The rules for sports I consider "unconventional" are as follows:It cannot be a major sport in any country (therefore no rugby, cricket, polo etc.)
It cannot be an Olympic sport; therefore no skeleton (see future Top 5 most ridiculous sports)
Honarable Mentions:Dodgeball, The movie sucked. The "sport" is still fuckin' hilarious.
Air Hockey Possibly the only "sport" my wife can ice me at every time.
Mini Golf except for those dame dome hole. You know the ones I'm talking about. The holes that make me go from first to tenth place after 12 goddamn tries to hit the ball just fuckin' right. The holes that make you lose a bet with your friends that may or may not have you riding a mechanical bull after drinks that night...well, you get my point.

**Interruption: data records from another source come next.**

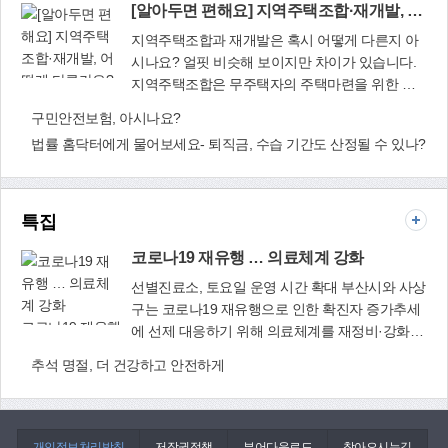
[알아두면 편해요] 지역주택조합·재개발, 어떻게 다른가요?
리하여 미래도시 서부산으로 나아가자. 단순한 토
수강생과 성인문해 학습자 등이 제작한 작품 200
가겠다"고 힘주어 말했다. 창단 초기 코로나19 확
목이 아니라 미를 창조하는 것이다. 서부산과 더불
여점을 이마트 앞 광장에 전시하고, 전통혼례 체험
산세로 단원 모집에 어려움을 겪었던 김 지휘자는
지역주택조합과 재개발은 혹시 어떻게 다른지 아
어 부산 시민도 부다페스트 세체니 다리를 가질 수
행사, 미니할로윈 체험행사, 평생학습 소풍 스탬프
솔직히 막막했다고 한다. `사상구에 거주하는 학생
시나요? 얼핏 비슷해 보이지만 차이가 있습니다.
있는 권리와 권한이 있다. 이제는 자연환경 저감을
투어 등 다채로운 행사로 즐거움을 선사할 예정이
만 단원이 될 수 있는데 과연 얼마나 오디션에 참
지역주택조합은 무주택자의 주택마련을 위한 것
최소화하면서 서로가 공존하는 친환경 첨단 미래
다. 평생학습과(☎310-4922) □ 사상평생학습 박람
가할까?', `어떤 연주곡과 레퍼토리로 구성해야 할
[알아두면 편해
이며 재개발은 사실상 주거환경 불량에 따른 지역
구민안전보험, 아시나요?
도시, 국제표준 도시 부산을 만들자. 서부산은 현
회 주요 행사 일정
지' 등. 심지어 창단 한 달여만인 3월 26일 첫 연습
요] 지역주택조
환경 개선에 초점을 두고 있습니다. 하지만 두 가
재와 미래만 보고 가야 한다. 무엇보다 서부산 시
법률 홈닥터에게 물어보세요- 퇴직금, 수습 기간도 산정될 수 있나?
에 들어갔지만 코 앞으로 다가온 민선 8기 신임 구
합·재개발, 어떻
지 차이점을 사전에 알아둔다면 생활 속 쏠쏠한 정
대의 발전은 부산 아픈 청춘의 치료약이다. 일자리
청장 취임식 축하공연까지 준비해야 했다. 시간이
게 다른가요?
보가 되지 않을까요? 건축과(☎310-4607) □ 지역
가 없어 인프라 구축이 미비해 부산을 사랑 하지만
절대적으로 부족했지만, 특유의 친화력으로 단원
주택조합·재개발 차이점
서울로 향하는…, 아픈 청춘은 없어야 한다. 서부
들과 전력을 다해 연습했다. 특히 직접 편곡한 사
특집
산 시민, 부산 시민은 위대하다. 친환경 국제표준
상구민의 노래 `행복 가득한 사상'을 사상구소년소
첨단도시, 모든 산업이 융합된 부산, 최고의 인프
녀합창단과 협업하며 멋지게 성사시켰다. 그는 현
코로나19 재유행 … 의료체계 강화
라가 구축된 서부산, 북극항로의 중심, 아픈 청춘
재 부산아시아콘서트오케스트라 종신 지휘자, 후
선별진료소, 토요일 운영 시간 확대 부산시와 사상
이 아닌 거대 선박의 박용기관과 같이 힘 있는 청
브라스콰이어 수석지휘자, 부산예술고등학교 외
구는 코로나19 재유행으로 인한 확진자 증가추세
춘이 함께하는 미래 서부산을 기대한다.
래교수로도 활동하며 실력을 인정받고 있다. 지난
코로나19 재유행
에 선제 대응하기 위해 의료체계를 재정비·강화한
2019년에는 부산국제영화제 개막공연 편곡자로
… 의료체계 강
다. 확진자 급증에 따라 중·경증 확진자 치료를 위
추석 명절, 더 건강하고 안전하게
도 참여하는 등 편곡 부문에도 두각을 나타내고 있
화
한 관내 61곳 병·의원을 호흡기환자 진료센터로
다. 때문에 단원의 눈높이에 맞게 곡 선정과 편곡
확대·운영한다. 이중 코로나 진료, 검사, 처방을 모
에도 심혈을 기울인다. 9월 25일 부산마루국제영
두 수행하는 `원스톱 진료기관' 40곳도 지정해 운
화제 드림프로젝트, 10월 22일∼23일 사상강변축
영 중이다. 또 8월 1일부터 폐지된 집중관리군 등
개인정보처리방침
저작권정책
뷰어다운로드
찾아오시는길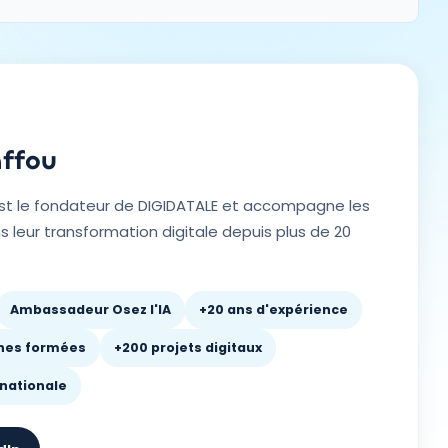
ffou
st le fondateur de DIGIDATALE et accompagne les
s leur transformation digitale depuis plus de 20
Ambassadeur Osez l'IA
+20 ans d'expérience
nes formées
+200 projets digitaux
rnationale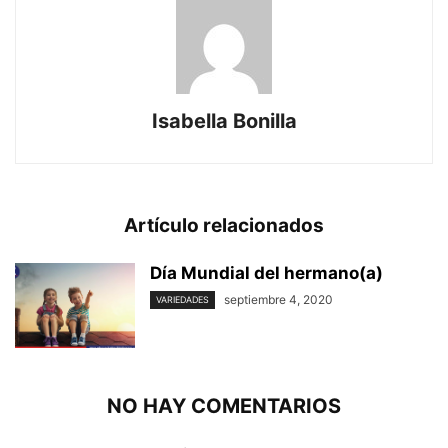
Isabella Bonilla
Artículo relacionados
Día Mundial del hermano(a)
septiembre 4, 2020
VARIEDADES
NO HAY COMENTARIOS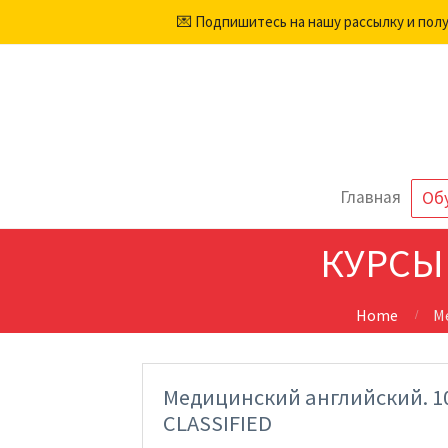
💌 Подпишитесь на нашу рассылку и пол
Главная
Об
КУРСЫ
Home
М
Медицинский английский. 1
CLASSIFIED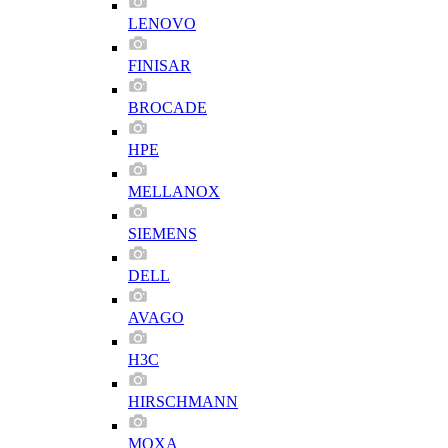
LENOVO
FINISAR
BROCADE
HPE
MELLANOX
SIEMENS
DELL
AVAGO
H3C
HIRSCHMANN
MOXA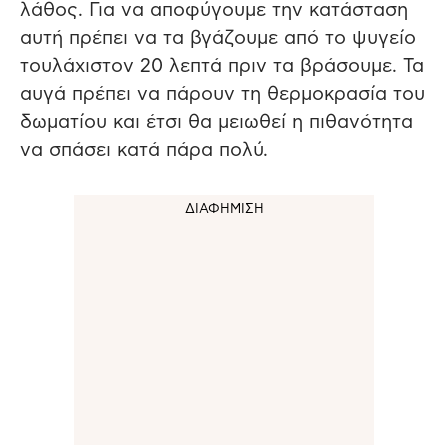
λάθος. Για να αποφύγουμε την κατάσταση
αυτή πρέπει να τα βγάζουμε από το ψυγείο
τουλάχιστον 20 λεπτά πριν τα βράσουμε. Τα
αυγά πρέπει να πάρουν τη θερμοκρασία του
δωματίου και έτσι θα μειωθεί η πιθανότητα
να σπάσει κατά πάρα πολύ.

Sloshball more of a drinking gamr then a sprt. If you need my reasoning on including drinking games in this category, see "Beer Pong" below. Sloshball is a drinking version of Softball.
Frisbee Golf everyone's favorite game to play with their Dad.
Kickball- I haven't played this in a while, but I want to, anyone game?
Calvinball
Look, if anyone actually PLAYED this it would be in the top 5, hands down. Unfourtunately, as far as I know it is only ever played in a comic strip. The best sprt ever played in the best comic strip ever, pherhaps; but still never played by real human beings and their sadly un-imaginary friends. (Since I was once nick-named Hobbes, I deeply regret not including this in my Top 5. Calvin and Hobbes appear in a future top 5, I promise.)
5. Laser Tag
I played this at a bachelor party once. It loses absolutley zero attraction now that you're an adult and "too old enought to play." Barney from How I Met Your Mother will confirm it awesomeness on the show.
4. Beer Pong or Beirut
I have a close friend who is a sports writer. When I asked him if this constituted a sport, this was his reaction...
"Are you kidding me, of course beer pong is a sport. You have to be skilled to excel in something while plastered, and let me tell you kids, I am a mutha fukin champion at this sport. I hit nothing but the last barley and oat in my beer tosses. "
... Look, I have to go with the experts on this one, folks.
3. Paintball
This "sport" gets as far as it does due to sheer awesomeness. It loses some status because it is hard and expensive to play. When you can swing the cost of paintball, do it
.
2. Croquet
Downright awesome. Croquet sets are cheap. Now they even have travel croquet sets so you can okay in the park.
1.Ultimate Frisbee
I used to call it Frisbee Football, but, whatever the name, all you need is a frisbee and a bunch of friends.